(Excerpt):
As sweet as pie. What Muscovites had with tea in the 19th century

July 3

Ivan Filippov, a second-guild merchant, was perhaps the most famous producer of bread and rolls in Moscow. The successor of his father's business, Filippov brought it to a new level, successfully competed with German bakers, supplied the imperial court with his products on a daily basis and inspired a good load of historical anecdotes.

Dinner roll with a cockroach and a kalach with a handle

The Muscovites of the 19th century loved drinking tea and especially honored dinner rolls. Soft pastry of oblong shape, generously stuffed with raisins, were always served to the table with a steaming samovar. However, dinner rolls were made initially without raisins. Fillipov came up with this idea almost accidentally. And not for reasons of improving the product taste. Vladimir Gilyarovsky tells this story in his “Moscow and Muscovites”, where a lot of attention is paid to Filippov's amazing personality and his business acumen in the chapter “Bakers and Hairdressers”.

Ivan Maksimovich supplied pastries for breakfast to Arseny Zakrevsky, who was then the Governor-General of Moscow. One day, having bitten off a piece of his dinner roll, Zakrevsky noticed a cockroach inside to his horror. The enraged Governor-General called the baker and demanded an explanation. Having instantly assesses the scale of the disaster, Filippov reported: “That’s a raisin, sir.” He quickly finished the dinner roll with the cockroach to confirm his words and hide the traces of the crime. After leaving Zakrevsky, he rushed to his bakery, where he dumped a whole sieve of raisins into the dinner roll dough, despite the protests of the bakers. On the next day, there was no end of those who wanted to buy dinner rolls with raisins.

(Job 1): Replace "Facebook" with "VK" in the listing, from its first line up to and including the line with "Материал ЛДСП Венге/Дуб белфорд", and give those lines back with nothing else altered.
The article and the listing are unrelated to each other.

Extracted page text data:
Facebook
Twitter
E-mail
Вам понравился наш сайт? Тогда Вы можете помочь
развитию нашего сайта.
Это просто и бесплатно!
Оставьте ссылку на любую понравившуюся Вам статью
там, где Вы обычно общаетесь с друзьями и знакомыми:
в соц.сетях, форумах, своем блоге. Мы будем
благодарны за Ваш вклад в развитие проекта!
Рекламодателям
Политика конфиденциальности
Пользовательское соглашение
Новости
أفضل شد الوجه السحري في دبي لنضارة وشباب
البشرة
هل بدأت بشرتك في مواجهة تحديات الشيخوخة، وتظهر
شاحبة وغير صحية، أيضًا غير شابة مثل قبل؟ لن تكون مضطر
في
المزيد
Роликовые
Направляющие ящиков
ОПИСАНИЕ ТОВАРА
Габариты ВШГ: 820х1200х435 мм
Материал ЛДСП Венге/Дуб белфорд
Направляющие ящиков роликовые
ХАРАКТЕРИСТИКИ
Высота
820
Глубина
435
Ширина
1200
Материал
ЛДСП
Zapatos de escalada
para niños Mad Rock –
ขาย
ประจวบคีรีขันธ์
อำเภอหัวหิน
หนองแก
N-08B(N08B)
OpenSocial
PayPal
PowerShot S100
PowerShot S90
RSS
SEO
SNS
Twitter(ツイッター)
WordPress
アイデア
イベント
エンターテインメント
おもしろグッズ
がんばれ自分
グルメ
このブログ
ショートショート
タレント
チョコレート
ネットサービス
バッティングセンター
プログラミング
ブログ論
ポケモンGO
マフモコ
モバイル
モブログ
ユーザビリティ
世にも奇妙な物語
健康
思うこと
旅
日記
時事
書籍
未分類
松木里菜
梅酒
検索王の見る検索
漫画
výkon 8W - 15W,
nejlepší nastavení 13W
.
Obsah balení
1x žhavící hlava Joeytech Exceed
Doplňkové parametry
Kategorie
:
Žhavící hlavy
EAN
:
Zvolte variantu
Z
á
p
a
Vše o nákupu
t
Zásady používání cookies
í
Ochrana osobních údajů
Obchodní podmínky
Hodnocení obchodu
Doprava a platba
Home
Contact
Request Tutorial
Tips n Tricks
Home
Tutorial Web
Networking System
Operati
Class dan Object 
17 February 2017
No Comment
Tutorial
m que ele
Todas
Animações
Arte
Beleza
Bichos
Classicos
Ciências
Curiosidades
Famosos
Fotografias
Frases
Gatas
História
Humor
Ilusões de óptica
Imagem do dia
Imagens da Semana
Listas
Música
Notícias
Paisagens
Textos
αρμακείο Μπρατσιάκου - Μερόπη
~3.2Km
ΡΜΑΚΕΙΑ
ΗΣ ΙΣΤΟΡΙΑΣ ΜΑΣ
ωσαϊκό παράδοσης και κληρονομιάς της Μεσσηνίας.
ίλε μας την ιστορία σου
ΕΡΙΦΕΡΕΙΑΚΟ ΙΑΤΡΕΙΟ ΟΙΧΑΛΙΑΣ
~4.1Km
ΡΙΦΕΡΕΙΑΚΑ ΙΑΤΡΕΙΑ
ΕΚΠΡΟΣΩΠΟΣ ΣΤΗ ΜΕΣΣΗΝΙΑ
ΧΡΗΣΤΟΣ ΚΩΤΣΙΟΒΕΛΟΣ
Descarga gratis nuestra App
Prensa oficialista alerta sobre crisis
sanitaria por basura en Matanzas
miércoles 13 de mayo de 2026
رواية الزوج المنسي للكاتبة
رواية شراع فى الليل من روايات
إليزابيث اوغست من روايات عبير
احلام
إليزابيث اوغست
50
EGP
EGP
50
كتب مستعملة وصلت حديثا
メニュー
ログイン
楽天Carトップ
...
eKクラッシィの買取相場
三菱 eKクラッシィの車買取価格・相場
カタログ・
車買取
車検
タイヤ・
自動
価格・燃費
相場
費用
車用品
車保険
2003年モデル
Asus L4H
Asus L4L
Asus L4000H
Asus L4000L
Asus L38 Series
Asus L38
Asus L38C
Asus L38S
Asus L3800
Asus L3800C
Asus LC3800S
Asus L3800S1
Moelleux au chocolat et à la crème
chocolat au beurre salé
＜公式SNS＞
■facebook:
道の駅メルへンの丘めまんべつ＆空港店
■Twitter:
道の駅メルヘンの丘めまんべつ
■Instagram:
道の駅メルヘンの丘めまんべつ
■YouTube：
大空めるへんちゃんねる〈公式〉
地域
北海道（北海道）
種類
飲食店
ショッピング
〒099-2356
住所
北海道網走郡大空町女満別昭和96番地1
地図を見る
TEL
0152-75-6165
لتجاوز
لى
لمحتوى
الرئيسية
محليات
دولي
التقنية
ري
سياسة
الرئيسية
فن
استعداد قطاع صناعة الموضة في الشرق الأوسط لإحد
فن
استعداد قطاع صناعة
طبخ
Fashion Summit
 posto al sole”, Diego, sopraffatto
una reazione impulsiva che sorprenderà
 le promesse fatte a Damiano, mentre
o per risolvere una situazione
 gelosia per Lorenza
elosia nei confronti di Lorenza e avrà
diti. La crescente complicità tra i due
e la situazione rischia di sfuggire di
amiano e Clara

(Job 2): In the article about the baker Ivan Filippov, what did Zakrevsky find inside his dinner roll?

(Worked solution 1):
VK
Twitter
E-mail
Вам понравился наш сайт? Тогда Вы можете помочь
развитию нашего сайта.
Это просто и бесплатно!
Оставьте ссылку на любую понравившуюся Вам статью
там, где Вы обычно общаетесь с друзьями и знакомыми:
в соц.сетях, форумах, своем блоге. Мы будем
благодарны за Ваш вклад в развитие проекта!
Рекламодателям
Политика конфиденциальности
Пользовательское соглашение
Новости
أفضل شد الوجه السحري في دبي لنضارة وشباب
البشرة
هل بدأت بشرتك في مواجهة تحديات الشيخوخة، وتظهر
شاحبة وغير صحية، أيضًا غير شابة مثل قبل؟ لن تكون مضطر
في
المزيد
Роликовые
Направляющие ящиков
ОПИСАНИЕ ТОВАРА
Габариты ВШГ: 820х1200х435 мм
Материал ЛДСП Венге/Дуб белфорд

(Worked solution 2): A cockroach.